Con las primeras luces del día, el capitán Antonio Corelli aguardaba en vano a la entrada del patio que Carlo fuera a recogerle. A éste se le había roto un enganche de la suspensión del jeep, y en aquel momento se dedicaba a dar puntapiés a los neumáticos y a maldecir los profundos baches de la carretera que habían arruinado su pronta salida. Le horrorizaba defraudar al capitán, horror que compartían todos los hombres que estaban a su mando, y su avieso mal humor se exacerbó cuando quiso encender un cigarrillo y la disecada barrita de tabaco, se escabulló de su tubito de papel y ardió insolentemente en el polvo, dejándolo a él con un trozo de papel recalentado que se obstinaba en pegarse a su labio inferior. El cabo se arrancó el papel de fumar y de paso un trocito de piel. Se lamió la herida, se palpó el labio con el dedo y maldijo a los alemanes por haber monopolizado las existencias del mejor tabaco. Un campesino viejo y flaco pasó junto a él montado de lado sobre un asno; al ver el vehículo hundido de lado, sonrió con evidente satisfacción y levantó una mano en señal de indiferente salutación. Carlo apretó los dientes y esbozó una sonrisa. «Me cago en la guerra», exclamó, pues a los griegos les daba igual un saludo que otro. A ese paso aquel día no iba a haber Scala, a menos que el club operístico pudiera organizar por su cuenta el coro de soldados. Carlo abandonó el jeep y echó a andar hacia el pueblo.

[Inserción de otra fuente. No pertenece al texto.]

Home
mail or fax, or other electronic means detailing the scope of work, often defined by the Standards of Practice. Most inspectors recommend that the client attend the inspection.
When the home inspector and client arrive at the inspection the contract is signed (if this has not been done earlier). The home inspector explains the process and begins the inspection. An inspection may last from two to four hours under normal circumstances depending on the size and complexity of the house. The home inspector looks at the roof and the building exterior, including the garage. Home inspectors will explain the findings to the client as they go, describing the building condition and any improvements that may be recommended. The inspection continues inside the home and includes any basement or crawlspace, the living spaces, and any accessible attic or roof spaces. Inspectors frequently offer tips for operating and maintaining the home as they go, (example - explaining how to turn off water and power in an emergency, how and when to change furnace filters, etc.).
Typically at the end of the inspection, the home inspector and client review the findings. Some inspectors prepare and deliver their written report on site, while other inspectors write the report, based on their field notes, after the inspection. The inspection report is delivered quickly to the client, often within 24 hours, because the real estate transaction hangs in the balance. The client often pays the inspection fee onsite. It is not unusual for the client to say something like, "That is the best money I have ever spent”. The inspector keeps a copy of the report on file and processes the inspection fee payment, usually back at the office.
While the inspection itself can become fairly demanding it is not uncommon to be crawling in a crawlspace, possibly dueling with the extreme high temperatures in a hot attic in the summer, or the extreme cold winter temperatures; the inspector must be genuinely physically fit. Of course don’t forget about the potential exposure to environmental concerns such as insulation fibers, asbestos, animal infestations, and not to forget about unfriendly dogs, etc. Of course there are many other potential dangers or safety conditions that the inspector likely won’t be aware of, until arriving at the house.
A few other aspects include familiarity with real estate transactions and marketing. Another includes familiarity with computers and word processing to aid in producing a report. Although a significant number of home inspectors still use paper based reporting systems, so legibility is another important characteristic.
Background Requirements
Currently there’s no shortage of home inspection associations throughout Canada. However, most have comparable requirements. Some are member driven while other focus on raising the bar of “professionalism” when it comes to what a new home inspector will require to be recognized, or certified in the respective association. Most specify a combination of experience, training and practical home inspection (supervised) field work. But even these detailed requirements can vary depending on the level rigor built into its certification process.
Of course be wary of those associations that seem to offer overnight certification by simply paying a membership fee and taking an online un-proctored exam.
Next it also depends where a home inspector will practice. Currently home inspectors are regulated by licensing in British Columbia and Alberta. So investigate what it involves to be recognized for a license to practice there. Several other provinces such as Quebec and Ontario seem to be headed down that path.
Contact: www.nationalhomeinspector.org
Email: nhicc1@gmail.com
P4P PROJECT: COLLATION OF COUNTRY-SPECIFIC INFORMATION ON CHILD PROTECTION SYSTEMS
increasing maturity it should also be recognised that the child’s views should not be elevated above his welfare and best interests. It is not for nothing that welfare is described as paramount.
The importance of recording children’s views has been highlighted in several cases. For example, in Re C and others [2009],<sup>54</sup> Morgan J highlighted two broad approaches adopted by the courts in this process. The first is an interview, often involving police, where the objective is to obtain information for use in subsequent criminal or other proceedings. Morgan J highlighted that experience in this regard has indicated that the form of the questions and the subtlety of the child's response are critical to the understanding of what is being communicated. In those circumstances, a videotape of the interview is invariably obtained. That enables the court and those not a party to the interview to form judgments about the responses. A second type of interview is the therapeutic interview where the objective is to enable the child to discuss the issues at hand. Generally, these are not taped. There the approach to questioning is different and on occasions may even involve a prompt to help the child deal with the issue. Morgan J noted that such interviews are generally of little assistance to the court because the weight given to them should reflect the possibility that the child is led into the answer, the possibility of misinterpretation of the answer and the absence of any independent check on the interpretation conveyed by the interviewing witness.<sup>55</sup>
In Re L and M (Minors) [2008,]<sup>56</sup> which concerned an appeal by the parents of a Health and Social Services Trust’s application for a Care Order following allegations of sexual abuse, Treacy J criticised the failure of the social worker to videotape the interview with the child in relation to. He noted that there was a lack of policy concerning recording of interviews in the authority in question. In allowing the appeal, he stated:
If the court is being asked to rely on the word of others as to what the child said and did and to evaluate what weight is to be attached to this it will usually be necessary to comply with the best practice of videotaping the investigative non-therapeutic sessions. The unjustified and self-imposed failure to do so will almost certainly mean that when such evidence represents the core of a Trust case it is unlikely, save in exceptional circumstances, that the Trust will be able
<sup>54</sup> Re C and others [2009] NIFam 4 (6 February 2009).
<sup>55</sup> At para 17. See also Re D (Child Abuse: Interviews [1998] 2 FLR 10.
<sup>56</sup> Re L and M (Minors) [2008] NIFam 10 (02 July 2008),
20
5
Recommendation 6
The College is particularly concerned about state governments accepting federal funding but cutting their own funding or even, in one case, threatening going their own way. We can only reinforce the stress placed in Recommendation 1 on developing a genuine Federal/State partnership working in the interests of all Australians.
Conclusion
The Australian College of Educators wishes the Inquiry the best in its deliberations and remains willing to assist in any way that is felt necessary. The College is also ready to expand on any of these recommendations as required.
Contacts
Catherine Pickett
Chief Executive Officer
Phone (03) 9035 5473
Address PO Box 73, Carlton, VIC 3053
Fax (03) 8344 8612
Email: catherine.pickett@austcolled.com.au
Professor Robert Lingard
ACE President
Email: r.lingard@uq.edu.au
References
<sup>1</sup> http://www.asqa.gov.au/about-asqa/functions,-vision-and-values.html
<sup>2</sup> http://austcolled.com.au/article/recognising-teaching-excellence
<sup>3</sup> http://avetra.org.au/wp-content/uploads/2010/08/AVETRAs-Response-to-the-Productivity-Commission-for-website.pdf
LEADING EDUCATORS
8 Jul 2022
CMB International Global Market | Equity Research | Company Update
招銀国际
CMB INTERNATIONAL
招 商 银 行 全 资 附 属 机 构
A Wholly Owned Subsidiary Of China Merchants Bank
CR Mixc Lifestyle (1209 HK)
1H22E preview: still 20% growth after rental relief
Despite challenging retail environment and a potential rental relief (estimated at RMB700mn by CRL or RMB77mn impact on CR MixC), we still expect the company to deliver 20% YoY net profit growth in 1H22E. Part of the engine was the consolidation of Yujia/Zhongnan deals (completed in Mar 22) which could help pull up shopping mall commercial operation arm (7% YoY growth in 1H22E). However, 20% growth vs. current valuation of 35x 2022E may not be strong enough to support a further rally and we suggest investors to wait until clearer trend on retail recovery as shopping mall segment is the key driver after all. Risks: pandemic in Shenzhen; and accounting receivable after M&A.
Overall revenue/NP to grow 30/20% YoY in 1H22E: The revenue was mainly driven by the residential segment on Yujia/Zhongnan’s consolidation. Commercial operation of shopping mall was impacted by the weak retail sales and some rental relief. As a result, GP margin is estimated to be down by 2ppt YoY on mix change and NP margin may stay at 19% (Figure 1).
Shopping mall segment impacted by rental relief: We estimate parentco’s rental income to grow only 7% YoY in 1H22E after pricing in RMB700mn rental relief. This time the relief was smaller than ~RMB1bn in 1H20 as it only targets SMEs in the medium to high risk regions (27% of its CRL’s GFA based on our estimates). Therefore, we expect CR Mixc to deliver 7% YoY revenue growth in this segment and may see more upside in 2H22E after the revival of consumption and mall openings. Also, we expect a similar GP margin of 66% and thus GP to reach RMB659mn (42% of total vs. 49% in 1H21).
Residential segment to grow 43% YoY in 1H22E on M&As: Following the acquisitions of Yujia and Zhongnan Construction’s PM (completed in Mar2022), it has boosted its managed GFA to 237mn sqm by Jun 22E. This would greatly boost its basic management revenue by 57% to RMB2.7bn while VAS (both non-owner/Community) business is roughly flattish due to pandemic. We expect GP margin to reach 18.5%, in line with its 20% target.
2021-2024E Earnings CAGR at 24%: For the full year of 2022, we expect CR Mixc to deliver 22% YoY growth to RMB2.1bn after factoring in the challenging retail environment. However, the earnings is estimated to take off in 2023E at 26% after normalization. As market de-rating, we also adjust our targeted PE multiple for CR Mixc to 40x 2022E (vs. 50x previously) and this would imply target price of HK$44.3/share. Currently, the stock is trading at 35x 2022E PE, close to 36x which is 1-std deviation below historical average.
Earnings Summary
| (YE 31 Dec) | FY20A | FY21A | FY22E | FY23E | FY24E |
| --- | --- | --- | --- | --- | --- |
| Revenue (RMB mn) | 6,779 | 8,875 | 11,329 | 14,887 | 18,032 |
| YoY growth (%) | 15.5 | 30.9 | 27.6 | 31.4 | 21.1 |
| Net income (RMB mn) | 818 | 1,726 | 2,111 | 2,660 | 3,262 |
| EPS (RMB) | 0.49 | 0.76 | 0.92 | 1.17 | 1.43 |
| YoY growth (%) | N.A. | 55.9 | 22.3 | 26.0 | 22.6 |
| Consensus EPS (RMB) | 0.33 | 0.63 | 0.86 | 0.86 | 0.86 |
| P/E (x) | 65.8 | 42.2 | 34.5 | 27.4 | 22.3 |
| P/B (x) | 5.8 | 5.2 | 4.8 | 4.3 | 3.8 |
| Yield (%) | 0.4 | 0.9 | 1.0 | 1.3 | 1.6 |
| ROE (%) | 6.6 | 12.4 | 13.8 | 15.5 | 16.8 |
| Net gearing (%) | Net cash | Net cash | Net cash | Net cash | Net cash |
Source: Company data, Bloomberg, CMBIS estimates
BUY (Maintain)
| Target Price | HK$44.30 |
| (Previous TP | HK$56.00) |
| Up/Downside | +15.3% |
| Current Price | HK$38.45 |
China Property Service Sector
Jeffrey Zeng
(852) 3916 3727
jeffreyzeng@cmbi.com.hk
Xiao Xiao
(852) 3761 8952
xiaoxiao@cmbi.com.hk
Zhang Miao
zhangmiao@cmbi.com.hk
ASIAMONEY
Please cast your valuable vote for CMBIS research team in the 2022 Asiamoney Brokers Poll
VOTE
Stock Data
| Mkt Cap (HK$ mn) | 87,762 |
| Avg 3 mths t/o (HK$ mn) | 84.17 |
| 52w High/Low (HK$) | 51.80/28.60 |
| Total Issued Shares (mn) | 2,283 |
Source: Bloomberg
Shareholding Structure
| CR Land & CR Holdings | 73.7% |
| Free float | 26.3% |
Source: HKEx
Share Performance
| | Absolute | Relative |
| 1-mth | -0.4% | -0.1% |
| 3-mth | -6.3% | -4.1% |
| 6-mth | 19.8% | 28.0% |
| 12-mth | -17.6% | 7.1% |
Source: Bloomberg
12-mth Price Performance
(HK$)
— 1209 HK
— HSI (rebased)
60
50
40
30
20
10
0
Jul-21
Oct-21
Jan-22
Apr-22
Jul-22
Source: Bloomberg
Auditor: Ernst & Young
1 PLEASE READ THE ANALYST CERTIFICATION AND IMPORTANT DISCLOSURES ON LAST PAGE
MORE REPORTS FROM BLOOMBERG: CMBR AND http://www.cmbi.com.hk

Velisarios le adelantó, y los dos hombres se miraron como si se reconocieran. Aunque se había vuelto flaco tras su temporada en el frente, Velisarios seguía siendo el hombre más corpulento del mundo, y Carlo, pese a experiencias similares en el frente contrario, era también el hombre más corpulento del mundo. Ambos titanes se habían acostumbrado a la triste sospecha de que eran monstruos de la naturaleza; ser un superhombre constituía una carga aparentemente imposible de compartir e imposible de explicar a la gente corriente, incrédula por naturaleza.